The idea about a dot in the "O" of EOMA made me think of fonts where the dot is in the 0 (zero) to distinguish it from O (capital letter O) As we all are somehow computer related I would find such a design confusing.
If it was really to be in honor of the modularity and progress of blender, one would want to make the "O" not really in any particular font, but to look exactly the shape blender logo, except without the flay or the color scheme: a perfect solid-color circle within another perfect circle. It wouldn't theoretically be confusing because the mark you are thinking of is a hollow circle in an oval. Letter-o'es and zeroes can only sometimes be confusing because in some fonts they are both written as vertical ovals, not just the zero.
I'm not sure on the required dimensions of a certification mark, however, the solid-shape flag-esque convention I've noticed among popular one's, often seems to detract from the continuity of the design on the objects that bear them, making them seem particularly foreign and like they don't belong. The vaporwave-esque color palate which most of them choose only add to this affect, as if they themselves are trying to distance themselves on some subconscious level from their endorsements.
As a side effect to this, it makes them harder to trust. Any symbolism of any significant body, displays historical awareness.. It's what tells people whether they can trust it, before reading or attempting to judge it. Therein lies the axiom, there is no such thing as an original thought, so, if by means of arbitrary work dedicated to make more concise and thoroughly plastered an announcement of what historical or cultural event may have inspired such thoughts and such work, people will then engage in the arbitrarily difficult work of judging whether the project is sincere or not.

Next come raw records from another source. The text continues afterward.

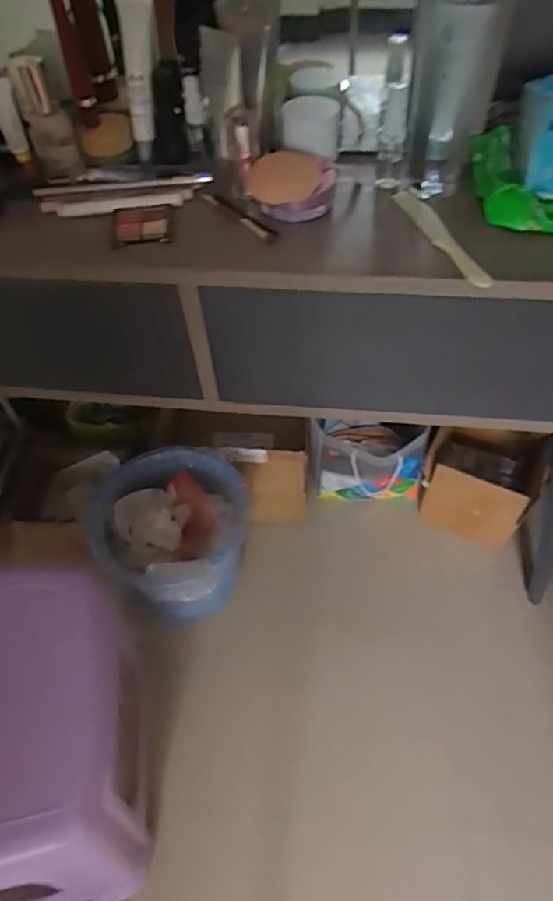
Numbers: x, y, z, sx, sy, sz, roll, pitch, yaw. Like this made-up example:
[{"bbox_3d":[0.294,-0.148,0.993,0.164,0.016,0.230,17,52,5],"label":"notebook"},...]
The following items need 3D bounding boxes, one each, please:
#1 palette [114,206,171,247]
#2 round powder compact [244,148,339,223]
[{"bbox_3d":[-0.134,-0.226,0.549,0.054,0.012,0.060,-8,53,-4],"label":"palette"},{"bbox_3d":[0.015,-0.262,0.544,0.087,0.047,0.059,1,53,3],"label":"round powder compact"}]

In other words, if we don't display more than necessary effort in our symbol that can be recognized with several magnitudes less effort than it took to generate, then no highly-self-valuing person will have any sane reason to take us seriously, because if they took every slightly promising project, which failed to create a Sybil-certificate reputation in this manner, then they would never find a single valuable project in their lifetime (obviously this is an exaggeration).
If it was really to be in honor of the modularity and progress of blender, one would want to make the "O" not really in any particular font, but to look exactly the shape blender logo, except without the flay or the color scheme: a perfect solid-color circle within another perfect circle. It wouldn't theoretically be confusing because the mark you are thinking of is a hollow circle in an oval. Letter-o'es and zeroes can only sometimes be confusing because in some fonts they are both written as vertical ovals, not just the zero.
Thank you for clarification on that point. Now I am understanding better what you had in mind and agree that a dot in a perfect circle would not create the mentioned ambiguity.
I made a concept logo a while back for EOMA, which had an E in cloister black font to reference L. Lawliet (a symbol for Justice as well as a detective with worldwide logistics as well as a keen eye for anonymity and security), an O made by merging elements from the blender logo with the eye in lulsec's troll face, an M relatively undecided however temporarily borrowing the M from a microsoft logo, and an A in courier font (the first public domain font I know about). All wrapped inside a hollowed out version of Fisheye Placebo's comic logo, which symbolized transparency/surveillance by reference to a fisheye lens (further symbolically I placed the lulsec blender merged O where the pupil would appear).
Shortly afterwards, I discovered that the uniforms in "the Melancholy of Haruhi Suzumiya" all bare a mysterious m on the chest resembling L's cloister black font.
The school has no official name I know about, so I believe the M intended irony with story's name. Melancholy over dissatisfaction with society having uninteresting aesthetics as well as individuals having slow personal development appear like the two greatest most persistent themes. The series plays with reshaping the world anew by destroying and rebuilding, as well as how aesthetics end up created by those who desire them often without their noticing. The story makes oblique commentary on these themes heavily disjointing the what with the how, by making the how always magic.
I find that, oddly appropriate for libre hardware. Being a movement about ethics, I find aesthetics sits just behind our backs. We desire ethics we don't notice, thereby creating those ethics with our passion to DO as well as to complain and almost never worry about getting copied.
L's logistics embedded L in the world. Blender and Lulsec idealized openness to help from anyone. Haruhi wanted a complex modular world. Courier symbolizes a computer's role as a transport mechanism for ideas.
I imagined whatever number could also type in Courier. I wanted to know if anyone re-thought this idea at all, as well as feedback on the new thought about the M. Je ne sais pas quoi ~ Thank you, in advance.